Re: past tense imperative
From: | René Uittenbogaard <ruittenb@...> |
Date: | Friday, April 15, 2005, 21:24 |
Henrik Theiling wrote:
> Hi!
> Henrik Theiling <theiling@...> writes:
>
>>René Uittenbogaard <ruittenb@...> writes:
>>
>>>A couple of days ago, I was struck by an interesting grammatical construction
>>>in Dutch. Dutch has a construction in which an imperative can be used in
>>>the past perfect:
>>>
>>>Had dat dan gezegd! - You should have told me so!
>>>Was dan niet gegaan! - You shouldn't have gone!
>>
>>Cool! German cannot do that, that's for sure! Very concise -- I
>>think I'll have to keep that it mind for conlanging.
>>
>>It's a bit strange, of course, since the action contained it the
>>command is obviously already terminated, so 'imperative' is a strange
>>word here.
Yep - I think that semantically, you cannot rightfully use the
imperative in the past tense, as you said. The imperative is probably
used here because Dutch lacks some other mood with which to express
unfulfillable obligation.
> Thinking again, I'd probably include an imperative in some irrealis mood
> in past perfect in a conlang.
Is that possible? The imperative is a mood by itself, right? Can the
imperative be used together with another mood?
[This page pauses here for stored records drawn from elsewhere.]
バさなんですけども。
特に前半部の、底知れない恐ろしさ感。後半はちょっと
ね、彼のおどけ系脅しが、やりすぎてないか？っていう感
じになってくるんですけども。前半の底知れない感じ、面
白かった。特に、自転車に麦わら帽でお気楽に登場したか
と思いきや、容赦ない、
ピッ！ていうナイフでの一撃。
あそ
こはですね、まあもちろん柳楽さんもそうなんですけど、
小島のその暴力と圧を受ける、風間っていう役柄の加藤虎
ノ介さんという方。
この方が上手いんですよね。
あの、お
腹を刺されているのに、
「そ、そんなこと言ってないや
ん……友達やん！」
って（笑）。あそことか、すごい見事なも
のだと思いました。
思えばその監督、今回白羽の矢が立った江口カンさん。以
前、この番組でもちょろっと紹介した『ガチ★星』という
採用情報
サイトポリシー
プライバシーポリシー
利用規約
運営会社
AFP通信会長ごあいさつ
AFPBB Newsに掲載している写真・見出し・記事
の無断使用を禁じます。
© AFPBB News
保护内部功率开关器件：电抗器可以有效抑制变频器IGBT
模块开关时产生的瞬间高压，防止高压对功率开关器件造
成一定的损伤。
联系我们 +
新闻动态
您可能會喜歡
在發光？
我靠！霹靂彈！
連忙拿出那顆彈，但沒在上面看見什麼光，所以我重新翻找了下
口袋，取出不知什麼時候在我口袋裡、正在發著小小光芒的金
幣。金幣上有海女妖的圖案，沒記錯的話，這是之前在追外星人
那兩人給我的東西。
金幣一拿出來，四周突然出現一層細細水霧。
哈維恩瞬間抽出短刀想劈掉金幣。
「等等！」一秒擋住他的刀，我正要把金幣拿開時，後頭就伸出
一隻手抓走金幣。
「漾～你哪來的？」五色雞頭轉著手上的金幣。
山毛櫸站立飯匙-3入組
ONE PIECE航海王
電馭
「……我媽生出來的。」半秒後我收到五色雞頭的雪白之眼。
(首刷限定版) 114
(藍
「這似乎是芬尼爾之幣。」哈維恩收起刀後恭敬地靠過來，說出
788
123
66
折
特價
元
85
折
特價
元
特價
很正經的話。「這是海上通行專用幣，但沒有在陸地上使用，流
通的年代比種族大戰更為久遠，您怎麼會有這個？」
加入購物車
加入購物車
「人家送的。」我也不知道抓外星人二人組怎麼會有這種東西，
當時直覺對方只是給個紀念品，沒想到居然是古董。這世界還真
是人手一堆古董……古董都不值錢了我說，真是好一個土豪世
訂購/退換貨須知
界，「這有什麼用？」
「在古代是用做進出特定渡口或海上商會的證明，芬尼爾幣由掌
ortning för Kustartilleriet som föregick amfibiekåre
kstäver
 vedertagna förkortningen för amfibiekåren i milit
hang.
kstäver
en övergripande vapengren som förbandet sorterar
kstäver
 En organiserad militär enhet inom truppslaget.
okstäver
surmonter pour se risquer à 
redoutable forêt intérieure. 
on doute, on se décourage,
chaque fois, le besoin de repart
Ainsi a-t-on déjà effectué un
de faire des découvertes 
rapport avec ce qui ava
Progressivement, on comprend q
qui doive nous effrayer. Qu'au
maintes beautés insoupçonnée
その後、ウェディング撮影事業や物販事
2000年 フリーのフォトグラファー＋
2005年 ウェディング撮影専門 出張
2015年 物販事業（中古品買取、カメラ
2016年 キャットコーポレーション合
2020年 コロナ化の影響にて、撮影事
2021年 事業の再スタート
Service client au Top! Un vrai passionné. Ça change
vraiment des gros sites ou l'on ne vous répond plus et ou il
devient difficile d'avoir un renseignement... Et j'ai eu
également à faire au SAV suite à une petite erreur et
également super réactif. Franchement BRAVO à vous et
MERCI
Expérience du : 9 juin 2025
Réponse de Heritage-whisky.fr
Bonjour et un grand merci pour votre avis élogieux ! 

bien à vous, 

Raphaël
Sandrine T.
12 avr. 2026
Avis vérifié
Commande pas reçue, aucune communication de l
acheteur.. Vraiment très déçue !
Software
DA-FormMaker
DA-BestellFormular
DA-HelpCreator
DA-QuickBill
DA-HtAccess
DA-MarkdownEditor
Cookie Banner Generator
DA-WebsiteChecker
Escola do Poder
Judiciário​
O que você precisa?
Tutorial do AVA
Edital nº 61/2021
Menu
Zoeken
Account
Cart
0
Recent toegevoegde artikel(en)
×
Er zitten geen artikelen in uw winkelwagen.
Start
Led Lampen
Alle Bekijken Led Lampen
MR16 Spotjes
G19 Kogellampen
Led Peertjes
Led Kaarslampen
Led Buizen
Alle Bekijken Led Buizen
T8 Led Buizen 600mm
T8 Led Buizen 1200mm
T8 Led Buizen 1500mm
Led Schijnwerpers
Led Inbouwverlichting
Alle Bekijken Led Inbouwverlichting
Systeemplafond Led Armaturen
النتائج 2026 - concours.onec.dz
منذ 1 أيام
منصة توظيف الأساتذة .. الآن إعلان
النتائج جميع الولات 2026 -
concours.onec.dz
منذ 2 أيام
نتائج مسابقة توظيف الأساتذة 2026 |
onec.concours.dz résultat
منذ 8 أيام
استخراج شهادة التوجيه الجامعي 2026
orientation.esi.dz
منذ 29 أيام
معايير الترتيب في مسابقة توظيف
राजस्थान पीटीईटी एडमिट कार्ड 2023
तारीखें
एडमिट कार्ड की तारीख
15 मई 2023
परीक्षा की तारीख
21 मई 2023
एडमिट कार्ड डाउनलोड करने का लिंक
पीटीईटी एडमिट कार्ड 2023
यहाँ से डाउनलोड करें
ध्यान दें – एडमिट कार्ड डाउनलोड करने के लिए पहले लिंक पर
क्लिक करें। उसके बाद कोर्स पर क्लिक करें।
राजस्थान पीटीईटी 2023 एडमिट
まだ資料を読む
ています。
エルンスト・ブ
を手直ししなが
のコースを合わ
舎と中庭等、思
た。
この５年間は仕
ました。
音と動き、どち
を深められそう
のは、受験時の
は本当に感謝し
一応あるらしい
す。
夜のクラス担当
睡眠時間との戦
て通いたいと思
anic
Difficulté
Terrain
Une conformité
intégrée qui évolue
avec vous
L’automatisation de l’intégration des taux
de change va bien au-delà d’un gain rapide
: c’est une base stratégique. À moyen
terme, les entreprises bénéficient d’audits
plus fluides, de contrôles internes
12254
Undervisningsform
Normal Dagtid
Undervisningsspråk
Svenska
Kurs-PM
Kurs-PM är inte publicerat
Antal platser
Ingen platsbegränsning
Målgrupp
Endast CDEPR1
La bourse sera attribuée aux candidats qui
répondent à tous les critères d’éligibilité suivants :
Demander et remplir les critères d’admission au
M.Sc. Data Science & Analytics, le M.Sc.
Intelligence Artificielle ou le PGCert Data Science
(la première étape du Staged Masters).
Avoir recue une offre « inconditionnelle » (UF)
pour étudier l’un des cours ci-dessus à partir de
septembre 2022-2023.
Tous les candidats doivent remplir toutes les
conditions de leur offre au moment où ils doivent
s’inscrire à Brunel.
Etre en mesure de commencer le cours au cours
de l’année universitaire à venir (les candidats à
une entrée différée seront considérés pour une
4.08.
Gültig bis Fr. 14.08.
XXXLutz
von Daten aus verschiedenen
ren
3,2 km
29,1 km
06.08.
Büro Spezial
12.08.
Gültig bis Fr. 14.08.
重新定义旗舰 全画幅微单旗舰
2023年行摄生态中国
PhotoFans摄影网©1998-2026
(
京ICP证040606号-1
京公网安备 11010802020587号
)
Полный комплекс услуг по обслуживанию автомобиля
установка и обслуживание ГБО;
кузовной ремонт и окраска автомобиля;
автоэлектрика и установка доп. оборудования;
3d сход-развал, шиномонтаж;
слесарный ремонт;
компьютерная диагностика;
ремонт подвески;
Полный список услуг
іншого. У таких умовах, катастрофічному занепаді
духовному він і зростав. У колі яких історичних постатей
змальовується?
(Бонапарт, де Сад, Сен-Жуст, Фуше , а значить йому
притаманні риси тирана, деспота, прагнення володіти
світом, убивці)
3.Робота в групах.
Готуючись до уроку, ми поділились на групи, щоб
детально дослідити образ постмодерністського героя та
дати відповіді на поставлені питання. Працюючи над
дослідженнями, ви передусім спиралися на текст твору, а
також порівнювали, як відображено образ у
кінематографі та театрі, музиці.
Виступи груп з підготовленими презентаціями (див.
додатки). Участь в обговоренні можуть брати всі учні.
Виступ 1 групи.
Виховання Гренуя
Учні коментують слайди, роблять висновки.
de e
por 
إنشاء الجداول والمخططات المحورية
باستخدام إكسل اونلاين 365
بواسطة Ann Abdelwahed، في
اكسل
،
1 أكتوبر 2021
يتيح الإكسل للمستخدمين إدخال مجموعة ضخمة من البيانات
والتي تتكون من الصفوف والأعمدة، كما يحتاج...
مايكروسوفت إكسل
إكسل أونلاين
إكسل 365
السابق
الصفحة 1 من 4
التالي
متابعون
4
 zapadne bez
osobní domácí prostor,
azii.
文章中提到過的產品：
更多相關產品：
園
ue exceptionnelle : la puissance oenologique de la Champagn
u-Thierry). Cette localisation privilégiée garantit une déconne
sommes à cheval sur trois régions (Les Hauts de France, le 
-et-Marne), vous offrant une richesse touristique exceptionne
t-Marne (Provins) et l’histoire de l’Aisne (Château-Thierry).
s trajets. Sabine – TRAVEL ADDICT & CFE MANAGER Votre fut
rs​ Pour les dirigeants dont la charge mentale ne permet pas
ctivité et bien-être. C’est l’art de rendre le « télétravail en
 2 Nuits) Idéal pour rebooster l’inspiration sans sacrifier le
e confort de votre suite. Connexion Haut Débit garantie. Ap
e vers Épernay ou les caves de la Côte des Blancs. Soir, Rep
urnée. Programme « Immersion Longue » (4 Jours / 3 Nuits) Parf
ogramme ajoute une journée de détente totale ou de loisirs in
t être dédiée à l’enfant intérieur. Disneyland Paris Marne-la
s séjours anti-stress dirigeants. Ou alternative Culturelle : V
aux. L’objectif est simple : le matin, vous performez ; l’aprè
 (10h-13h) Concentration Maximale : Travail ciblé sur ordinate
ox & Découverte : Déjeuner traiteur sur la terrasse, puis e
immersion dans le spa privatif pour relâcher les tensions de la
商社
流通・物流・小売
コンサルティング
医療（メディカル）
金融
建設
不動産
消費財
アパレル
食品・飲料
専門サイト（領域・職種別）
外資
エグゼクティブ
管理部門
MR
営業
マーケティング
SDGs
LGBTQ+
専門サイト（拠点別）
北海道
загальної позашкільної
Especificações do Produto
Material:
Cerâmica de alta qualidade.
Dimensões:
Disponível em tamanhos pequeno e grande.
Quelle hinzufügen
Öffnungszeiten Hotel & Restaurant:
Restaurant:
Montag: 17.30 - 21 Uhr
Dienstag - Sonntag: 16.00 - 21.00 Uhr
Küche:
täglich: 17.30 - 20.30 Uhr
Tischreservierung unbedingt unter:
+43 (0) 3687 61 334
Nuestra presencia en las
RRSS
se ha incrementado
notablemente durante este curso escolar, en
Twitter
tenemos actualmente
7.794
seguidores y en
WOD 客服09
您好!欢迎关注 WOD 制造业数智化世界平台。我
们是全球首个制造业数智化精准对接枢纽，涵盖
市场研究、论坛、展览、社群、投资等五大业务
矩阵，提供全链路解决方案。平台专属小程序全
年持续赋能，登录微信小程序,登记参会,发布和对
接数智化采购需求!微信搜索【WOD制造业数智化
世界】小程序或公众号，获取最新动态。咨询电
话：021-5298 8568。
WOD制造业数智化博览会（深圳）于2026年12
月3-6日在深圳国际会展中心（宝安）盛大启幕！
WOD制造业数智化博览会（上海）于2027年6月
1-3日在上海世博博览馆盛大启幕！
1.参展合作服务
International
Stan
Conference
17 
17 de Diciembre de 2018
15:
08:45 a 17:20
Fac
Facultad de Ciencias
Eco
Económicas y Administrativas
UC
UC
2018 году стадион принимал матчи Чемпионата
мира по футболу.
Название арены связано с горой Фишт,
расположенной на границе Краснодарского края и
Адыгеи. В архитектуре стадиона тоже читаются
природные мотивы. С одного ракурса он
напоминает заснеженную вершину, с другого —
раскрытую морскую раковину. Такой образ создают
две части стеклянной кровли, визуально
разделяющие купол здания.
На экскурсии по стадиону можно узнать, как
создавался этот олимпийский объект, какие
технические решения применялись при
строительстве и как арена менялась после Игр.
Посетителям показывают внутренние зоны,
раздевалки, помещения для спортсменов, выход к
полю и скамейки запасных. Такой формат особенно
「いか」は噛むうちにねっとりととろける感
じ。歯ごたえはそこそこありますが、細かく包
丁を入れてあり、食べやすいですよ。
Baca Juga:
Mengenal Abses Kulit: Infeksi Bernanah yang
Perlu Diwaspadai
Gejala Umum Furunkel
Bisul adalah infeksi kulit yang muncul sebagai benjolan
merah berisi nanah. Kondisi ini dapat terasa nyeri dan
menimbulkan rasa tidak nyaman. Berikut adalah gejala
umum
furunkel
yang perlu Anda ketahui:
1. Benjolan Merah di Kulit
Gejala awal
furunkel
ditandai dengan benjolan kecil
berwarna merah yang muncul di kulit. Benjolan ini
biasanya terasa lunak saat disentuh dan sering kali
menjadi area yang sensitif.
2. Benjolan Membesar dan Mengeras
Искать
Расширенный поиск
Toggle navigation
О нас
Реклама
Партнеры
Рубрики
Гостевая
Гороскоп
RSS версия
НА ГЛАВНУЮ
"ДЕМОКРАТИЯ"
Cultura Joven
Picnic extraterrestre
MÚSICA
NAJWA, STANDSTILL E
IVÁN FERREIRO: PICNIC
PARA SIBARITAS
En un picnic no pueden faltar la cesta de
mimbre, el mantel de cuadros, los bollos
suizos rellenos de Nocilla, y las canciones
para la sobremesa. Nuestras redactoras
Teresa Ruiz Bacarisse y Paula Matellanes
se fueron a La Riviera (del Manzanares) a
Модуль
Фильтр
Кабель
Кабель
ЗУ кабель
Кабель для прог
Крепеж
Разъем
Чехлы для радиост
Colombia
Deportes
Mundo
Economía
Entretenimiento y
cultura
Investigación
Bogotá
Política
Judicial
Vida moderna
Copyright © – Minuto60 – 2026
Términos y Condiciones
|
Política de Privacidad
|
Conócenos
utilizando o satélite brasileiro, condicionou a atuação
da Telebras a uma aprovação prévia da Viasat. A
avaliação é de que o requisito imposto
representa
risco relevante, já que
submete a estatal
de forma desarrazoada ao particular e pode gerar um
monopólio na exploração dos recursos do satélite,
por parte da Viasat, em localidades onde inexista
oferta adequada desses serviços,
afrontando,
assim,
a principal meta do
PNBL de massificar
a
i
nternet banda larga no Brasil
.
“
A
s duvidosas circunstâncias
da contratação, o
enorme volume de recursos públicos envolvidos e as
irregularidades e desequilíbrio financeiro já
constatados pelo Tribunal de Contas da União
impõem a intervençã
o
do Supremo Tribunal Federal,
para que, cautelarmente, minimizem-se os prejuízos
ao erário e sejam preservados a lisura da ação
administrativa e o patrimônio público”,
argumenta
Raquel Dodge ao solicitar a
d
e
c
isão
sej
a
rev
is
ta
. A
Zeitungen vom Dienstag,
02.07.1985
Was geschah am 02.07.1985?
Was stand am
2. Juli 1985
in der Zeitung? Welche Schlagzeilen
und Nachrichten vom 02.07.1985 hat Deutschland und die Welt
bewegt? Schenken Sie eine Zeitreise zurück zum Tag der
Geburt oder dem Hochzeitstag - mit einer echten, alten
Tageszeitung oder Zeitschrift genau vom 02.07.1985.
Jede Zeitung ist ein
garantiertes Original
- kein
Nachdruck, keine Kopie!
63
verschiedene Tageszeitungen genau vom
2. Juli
In Calénnawn, moods are under construction; the "regular" (i.e.
systematic and boring) way Calénnawn will handle this is to introduce a
dedicated mood (and probably add a pronoun; but Calénnawn is pro-drop
anyway).
> Thus in German, I'd approximate that
> with 'Konjunktiv' ('subjunctive' in English?):
>
> *Hätt' das dann auch gesagt!
> *Wär dann halt nicht gegangen!
>
> Of course, these are ungrammatical, but nice for a conlang, as I said.
They sound quite well to my untrained-in-German ears.
I may even be tempted to use these :)
----
Max wrote:
> Toi! Ai travaillé quand je serai revenu! = You! I want you to have
> worked when I'll be back
This makes *lots* of sense! This is rightful use of the perfective
imperative. The Dutch example BTW was also perfective, but Dutch cannot
use this construction.
Interesting to see that the verb form for the second person is "ai"
here, and not "as" (as in: "tu as") like I'd expect.
----
Another thought crossed my mind: are perfective verbs in Russian ever
used in the imperative? What do they mean? Examples?